Manipal Academy of Higher Education, Dubai
- Former names: Manipal University
- Motto: प्रज्ञानं ब्रह्म (Sanskrit)
- Motto in English: Inspired By Life
- Type: Institute of Eminence
- Established: 2000
- Parent institution: Manipal Academy of Higher Education
- Chancellor: Ramdas M Pai
- Vice-Chancellor: Lt. Gen. (Dr.) M. D. Venkatesh
- Director: Dr. Sudhindra S.
- Location: Dubai, United Arab Emirates
- Campus: Dubai;
- Colours: Cobalt Blue and Orange
- Website: www.manipaldubai.com

= Manipal Academy of Higher Education, Dubai =

Private deemed university in Dubai

Manipal Academy of Higher Education, Dubai previously known as Manipal University Dubai is a branch campus of Manipal Academy of Higher Education, India. Manipal Academy of Higher Education, Dubai was founded in 2000 and enrolls over 2000 students.

== Location ==
The campus is located in DIAC Dubai International Academic City. It is 850,000 sq ft. and has a library, laboratories, a cafeteria, and sporting facilities.

== Courses offered ==
Around 50+ programmes are offered across seven disciplines. Programmes are offered at the undergraduate and post graduate levels.

The university has six schools in total, each of which are affiliated with their respective institutes in the main campus.

==Student life==
Carnival is an annual cultural fest with music, dance, fashion, debating, quiz, painting, and photography.

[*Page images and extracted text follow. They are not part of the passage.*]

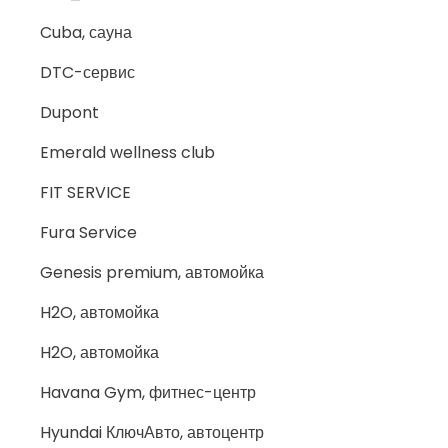
Cuba, сауна
DTC-сервис
Dupont
Emerald wellness club
FIT SERVICE
Fura Service
Genesis premium, автомойка
H2O, автомойка
H2O, автомойка
Havana Gym, фитнес-центр
Hyundai КлючАвто, автоцентр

A student team who won the Sustainable Campus Initiative jointly launched by the Emirates Environment Agency Abu Dhabi (EAD) and Borouge in 2014.

== Affiliations ==
The university hosts several program related clubs such as the Student Chapter of IEEE (Institute of Electronics & Electrical Engineers), SAE (Society of Automobile Engineers), ASHRAE (American Society of Heating, Refrigeration and Air conditioning Engineers), ASCE (American Society of Civil Engineers), CIMA (Charted Institute of Management Accountants, and ACCA (Association of Chartered Certified Accountants).

In 2014, the Chartered Institute of Management Accountants (CIMA) and Manipal Academy of Higher Education, Dubai signed an agreement which will allow students to gain CIMA's global certification and title alongside their graduation degree.